If the name of the company indicates any activity, the objects of the company should be in line with the objects reflected in the company name. If the company’s name does not reflect any particular activity, the company can have multiple activities in its MOA. It is advisable that the name of company and activities should not be contradictory.

Procedure for Alteration

A meeting of the Board has to be convened first to decide the proposal of alteration of objects clause or MOA and thereafter the General Meeting is required to pass the resolution for amendment of the objects clause. Required returns shall have to be filed with the Registrar of Companies within 30 days of passing the resolution.

1. What is Memorandum of Association (MOA)?

MOA is the charter document of a company. A company is created by registering the MOA.

2. What are the objects of a company?

The objects of the company are described in the MOA. It is classified as main objects, incidental object and other objects. A company cannot pursue any objects that are not described in the objects clause of the MOA.

3. Who can amend the objects of a company?

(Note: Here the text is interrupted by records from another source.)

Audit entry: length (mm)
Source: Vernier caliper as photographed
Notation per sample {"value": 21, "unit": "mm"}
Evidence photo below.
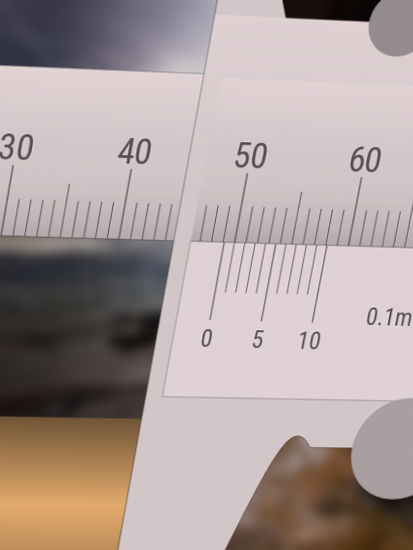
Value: {"value": 49.1, "unit": "mm"}
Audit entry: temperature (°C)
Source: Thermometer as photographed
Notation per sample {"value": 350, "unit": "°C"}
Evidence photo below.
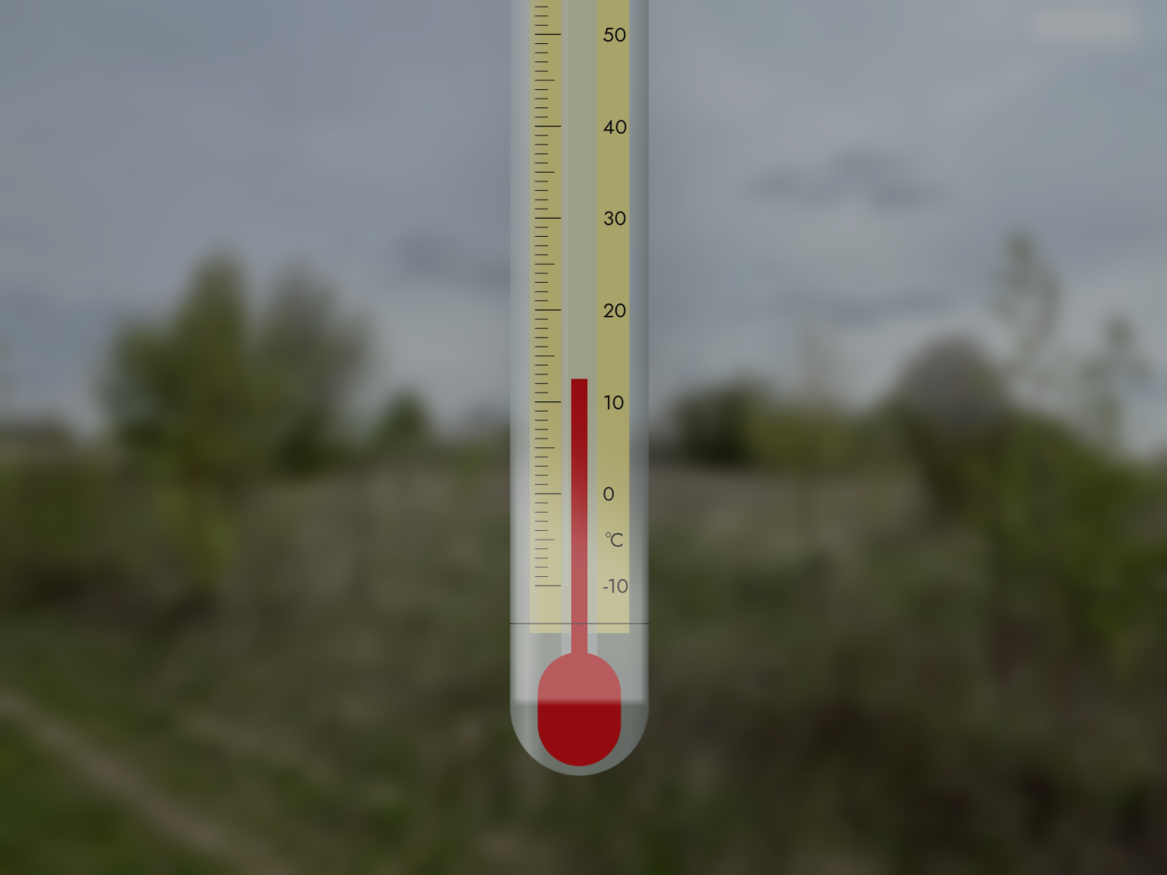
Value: {"value": 12.5, "unit": "°C"}
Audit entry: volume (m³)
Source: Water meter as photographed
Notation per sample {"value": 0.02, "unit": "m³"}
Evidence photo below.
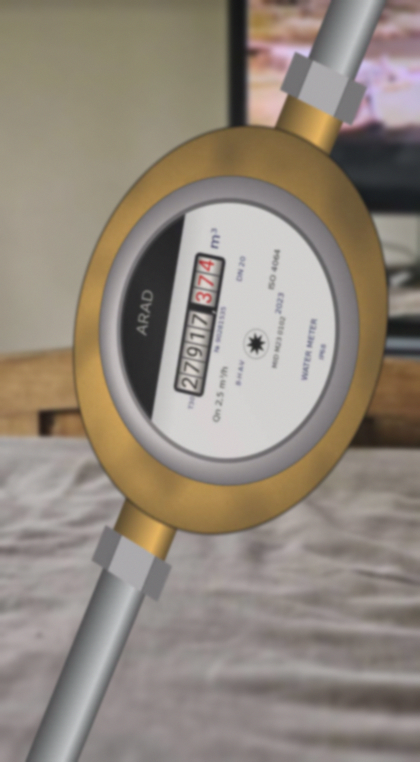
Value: {"value": 27917.374, "unit": "m³"}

Shareholders can amend the objects of a company by a ¾ majority vote.

4. Is any approval required for amendment of objects clause?

Prior approval from the Government of India is not required for amendment of the objects of a company. The decision of shareholders is final and the changes will be effective from the date of resolution. The Company shall have to file the copy of resolution within 30 days of passing the resolution and the Registrar of Companies shall issue a corticated of registration of alteration of objects clause.

5. Do the objects have to be reflected in the company name?

No, the company name need not be indicative of the objects of a company. However, if the name contains any particular activity-related words, it is advisable to have such activity included in the objects clause, failing which the company name becomes misleading.